Wear and tear coming too early for too many

"It's not the years, honey. It's the mileage."

That's a funny line from a banged-up Indiana Jones in "Raiders of the Lost Ark." It's not so funny when it applies to athletes whose tender years should make mileage irrelevant.

But it's increasingly a concern among doctors seeing more repetitive stress injuries in young athletes who begin specializing in a sport at an early age.

Dr. Holly Benjamin, one of the co-authors of a 2014 paper in the Clinical Journal of Sport Medicine, said in a recent interview in the Fresno (Calif.) Bee that the issue is youth involvement in sports.

(On the contrary, all we have to do is look at alarming obesity and diabetes rates among young people, or the epidemic preference for digital over physical recreation habits. The health value of athletics and the social value of team sports are beyond obvious.)

"We're concerned," said Benjamin, a professor of pediatrics and orthopedic surgery at the University of Chicago, "about the sports specialization and the year-round training in a single sport," the stresses of which, she said, take their toll in "mileage on the body."

Dr. Neeru Jayanthi, associate professor of orthopedics at Emory here in Georgia, agrees: Specializing in a single sport at a young age increases the likelihood of injury, he said.

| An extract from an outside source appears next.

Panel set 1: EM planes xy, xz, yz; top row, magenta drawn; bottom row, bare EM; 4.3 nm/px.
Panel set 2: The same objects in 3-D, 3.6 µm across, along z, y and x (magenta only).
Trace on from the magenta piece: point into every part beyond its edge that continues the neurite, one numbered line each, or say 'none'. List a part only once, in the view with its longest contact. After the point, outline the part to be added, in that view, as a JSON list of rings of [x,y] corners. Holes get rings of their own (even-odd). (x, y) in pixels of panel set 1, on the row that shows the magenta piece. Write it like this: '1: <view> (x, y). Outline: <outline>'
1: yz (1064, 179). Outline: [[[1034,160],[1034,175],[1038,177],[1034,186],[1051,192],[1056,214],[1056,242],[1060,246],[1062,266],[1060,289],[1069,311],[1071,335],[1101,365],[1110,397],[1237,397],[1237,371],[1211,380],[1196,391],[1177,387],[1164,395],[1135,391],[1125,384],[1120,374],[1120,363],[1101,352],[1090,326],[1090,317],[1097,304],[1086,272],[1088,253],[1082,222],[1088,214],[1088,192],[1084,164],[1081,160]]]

The American Medical Association for Sports Medicine has observed that we're burning out some of our best athletes. Not our veteran professionals -- our children. There's a sharp increase in diagnoses of "overuse injuries" -- stress fractures, strained tendons, torn ligaments -- among young sports competitors.

One reason for the increase is not in itself cause for undue alarm: a rise in the sheer numbers of young people involved in sports, a trend that is unquestionably a healthy one in a fitness-challenged culture.

But Dr. Kerry Loveland, a pediatric orthopedic surgeon at Valley Children's Hospital in California's San Joaquin Valley, told the Bee that the surge in injuries is also a matter of young sports participants doing too much too often: "Everybody needs an offseason from their sport."

Unfortunately, one of the most powerful lures of youth sports -- and an insidious incentive to play through injuries that need medical attention -- is a statistically deceptive one: the pot of gold that is a scholarship or, even less likely, a lucrative professional career. According to Roger Blake of the California Interscholastic Federation, a whopping 1.8 percent of high school athletes get scholarships to another level of competition. Pick from that select few the ones who make it to the pros and you're getting close to lottery odds.

None of these realities should discourage talented young athletes from pursuing a dream. But they, and their parents, need to know what those realities are, and act accordingly.